Film Review: Bad Influence – 7.5/10

‘I didn’t make you do anything that wasn’t in you already…’

Despite just squeaking into the ’90s (released in March 1990), Bad Influence is very much a product of the ’80s. It stars two prominent members of the infamous Brat Pack in James Spader and Rob Lowe. It slots nicely into the yuppie nightmare subgenre. The soundtrack is industrial. The main character lives in an apartment that has glass bricks for chrissakes. And in director Curtis Hanson, it has someone behind the camera who knows his way around a thriller…

Michael (Spader) is a mild-mannered but fairly successful young man who just needs a little push to move him up a few extra rungs on the ladder of being of young and upwardly mobile at the tail end of the ’80s. When Alex (Lowe) appears in his life and starts taking charge, it appears that Michael will finally get everything he ever wanted. But at what cost?

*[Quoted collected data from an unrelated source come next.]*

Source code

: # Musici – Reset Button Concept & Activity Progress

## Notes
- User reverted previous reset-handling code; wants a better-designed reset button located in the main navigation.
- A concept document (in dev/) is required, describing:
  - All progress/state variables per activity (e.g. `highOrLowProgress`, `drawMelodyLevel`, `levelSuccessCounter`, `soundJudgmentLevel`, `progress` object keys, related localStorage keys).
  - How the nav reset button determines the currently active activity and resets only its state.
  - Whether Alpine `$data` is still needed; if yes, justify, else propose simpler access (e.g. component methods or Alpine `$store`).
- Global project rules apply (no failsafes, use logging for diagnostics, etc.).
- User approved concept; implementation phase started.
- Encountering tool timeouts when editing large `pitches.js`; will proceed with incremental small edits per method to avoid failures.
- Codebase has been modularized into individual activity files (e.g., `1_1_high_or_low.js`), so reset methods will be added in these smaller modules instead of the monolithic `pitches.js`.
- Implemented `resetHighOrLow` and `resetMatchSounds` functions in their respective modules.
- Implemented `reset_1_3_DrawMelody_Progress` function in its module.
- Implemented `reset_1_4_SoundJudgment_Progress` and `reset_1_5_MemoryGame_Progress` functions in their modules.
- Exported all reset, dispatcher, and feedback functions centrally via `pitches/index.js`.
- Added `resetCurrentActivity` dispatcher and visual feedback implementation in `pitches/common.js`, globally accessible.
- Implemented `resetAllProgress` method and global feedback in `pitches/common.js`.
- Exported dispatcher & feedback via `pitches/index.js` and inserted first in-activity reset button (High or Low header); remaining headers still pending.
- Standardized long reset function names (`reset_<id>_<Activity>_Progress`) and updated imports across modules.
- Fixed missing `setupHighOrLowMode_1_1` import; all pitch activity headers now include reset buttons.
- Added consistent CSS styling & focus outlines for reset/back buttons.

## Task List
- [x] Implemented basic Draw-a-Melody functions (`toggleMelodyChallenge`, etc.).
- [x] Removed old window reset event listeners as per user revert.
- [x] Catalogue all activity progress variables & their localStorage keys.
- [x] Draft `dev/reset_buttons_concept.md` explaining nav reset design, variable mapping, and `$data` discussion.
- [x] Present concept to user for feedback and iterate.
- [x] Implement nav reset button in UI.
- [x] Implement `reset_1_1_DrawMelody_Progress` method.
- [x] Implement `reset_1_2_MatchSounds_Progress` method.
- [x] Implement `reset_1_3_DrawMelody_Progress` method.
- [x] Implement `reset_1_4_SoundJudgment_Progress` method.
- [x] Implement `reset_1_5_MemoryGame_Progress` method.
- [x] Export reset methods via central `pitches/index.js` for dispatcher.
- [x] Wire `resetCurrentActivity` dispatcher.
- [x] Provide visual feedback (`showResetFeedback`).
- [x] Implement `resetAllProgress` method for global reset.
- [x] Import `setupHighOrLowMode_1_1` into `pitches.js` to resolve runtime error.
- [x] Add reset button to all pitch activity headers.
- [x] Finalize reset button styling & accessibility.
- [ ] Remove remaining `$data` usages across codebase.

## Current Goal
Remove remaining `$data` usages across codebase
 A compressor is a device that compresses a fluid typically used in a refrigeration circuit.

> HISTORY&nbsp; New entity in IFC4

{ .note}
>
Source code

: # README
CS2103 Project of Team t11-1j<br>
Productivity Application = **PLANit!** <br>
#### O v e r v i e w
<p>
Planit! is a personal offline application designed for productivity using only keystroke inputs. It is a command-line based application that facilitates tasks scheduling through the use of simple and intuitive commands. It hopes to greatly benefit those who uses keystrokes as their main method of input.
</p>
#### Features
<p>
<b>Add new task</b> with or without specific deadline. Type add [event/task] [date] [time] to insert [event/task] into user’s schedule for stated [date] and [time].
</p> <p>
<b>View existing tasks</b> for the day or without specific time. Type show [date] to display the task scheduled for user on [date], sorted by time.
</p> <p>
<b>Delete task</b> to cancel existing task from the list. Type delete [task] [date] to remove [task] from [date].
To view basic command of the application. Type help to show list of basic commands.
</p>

Written by celebrated screenwriter David Koepp (Jurassic Park, Spider-Man), Bad Influence is a thriller that really thrills. Lowe watched hours of footage of Ted Bundy to research his role and he is suitably chilling as a psychopath here. That winning smile hiding the fact that he is utterly dead behind the eyes. Spader, looking for all the world like Paul Dano, is perfect as the meek mark for Alex’s evil schemes. Hanson, clearly more assured now than in earlier adult thriller The Bedroom Window, casts a noirish pall over the nighttime scenes that contrast beautifully with the garish glare of the various nightclubs, office spaces and liquor stores that make up the rest of the movie. By the time the film races to its barnstorming conclusion I was properly gripped and fully invested – all I ask for a film that labels itself a ‘thriller’.

Bad Influence has been lumped in with the swath of similar yuppie nightmares and adult thrillers that dropped in the ’80s and ’90s and while it shares more than a strand of DNA with stuff like Single White Female and The Hand that Rocks the Cradle, it deserves to have endured more than it seemingly has.